Ugly stuff ! String comparisons all over the place, hard-coded list indices, etc.

A much cleaner and easier to work with and to maintain (once it’s done) approach would be to have specialized node types, instead of a single generic Node type (to rule them all):

node description fields
Num a numeric literal value: int
Name a name reference name: String
Add an addition left, right: Node
Sub a subtraction left, right: Node
Mul a multiplication left, right: Node
Div a division left, right: Node

Since some of these nodes do reference other nodes (like the Add which references 2 operands), we’ll need to define a common base type Node.

Now in Java:

interface Node {

}

class Num implements Node {
    int value;
}

class Name implements Node {
    String name;
}

class Add implements Node {
    Node left, right;
}

class Sub implements Node {
    Node left, right;
}

class Mul implements Node {
    Node left, right;
}

class Div implements Node {
    Node left, right;
}

Note that we’ll also need to write down the algorithm that transforms the concret parse tree to this representation.

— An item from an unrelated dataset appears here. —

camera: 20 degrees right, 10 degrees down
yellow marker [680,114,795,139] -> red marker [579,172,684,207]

Using this strongly-typed tree representation, here’s how the parse tree would like like:

graph

Also, the evaluator can be rewritten to this much cleaner form (it could be made cleaner still using the visitor pattern for example):

int evaluate(Node node) {
    if (node instanceof Num) {
        return ((Num) node).value;
    } else if (node instanceof Add) {
        Add add = (Add) node;
        return evaluate(add.left) + evaluate(add.right);
    } else {
        :
        :
    }
}

Another approach would be to have the evaluate method in the node types:

interface Node {
    int evaluate();
}

class Num implements Node {
    int value;

    public int evaluate() {
        return value;
    }
}

class Name implements Node {
    String name;

    public int evaluate() {
        return 42;//Lookup the value somewhere
    }

}

class Add implements Node {
    Node left, right;

    public int evaluate() {
        return left.evaluate() + right.evaluate();
    }
}

But as you’ll see in the next chapters, I chose to use the first approach (visitor based) instead of the second (polymorphic) because I would like to be able to parse litil in litil (inception). litil isn’t an OOP language and doesn’t have subtyping polymorphism, but instead has pattern matching which makes writing the visitor pattern a breeze.

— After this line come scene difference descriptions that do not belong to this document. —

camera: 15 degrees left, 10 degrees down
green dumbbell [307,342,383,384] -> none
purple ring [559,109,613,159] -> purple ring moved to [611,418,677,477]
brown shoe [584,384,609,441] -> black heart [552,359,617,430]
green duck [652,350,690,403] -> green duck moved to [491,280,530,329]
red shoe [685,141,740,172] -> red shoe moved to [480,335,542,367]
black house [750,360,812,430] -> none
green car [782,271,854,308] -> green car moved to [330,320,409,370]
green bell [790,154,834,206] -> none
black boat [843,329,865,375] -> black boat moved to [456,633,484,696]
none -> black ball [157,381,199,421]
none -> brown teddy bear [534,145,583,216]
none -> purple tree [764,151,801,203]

Oh, by the way: this type of tree with specialized node types is what we call the Abstract Syntax Tree or AST.

Closing words

That’s all the theory we’re going to need: grammars, BNF/EBNF, Top-down parsing, Concrete and Abstract Syntax Trees.

But it is still theory: we still haven’t talked about how to write the parser that creates the parse tree. This is going to be fixed in the next installment where I’m going to show you how to hand-write a Top-down parser that directly generates an AST using the Recursive descent approach.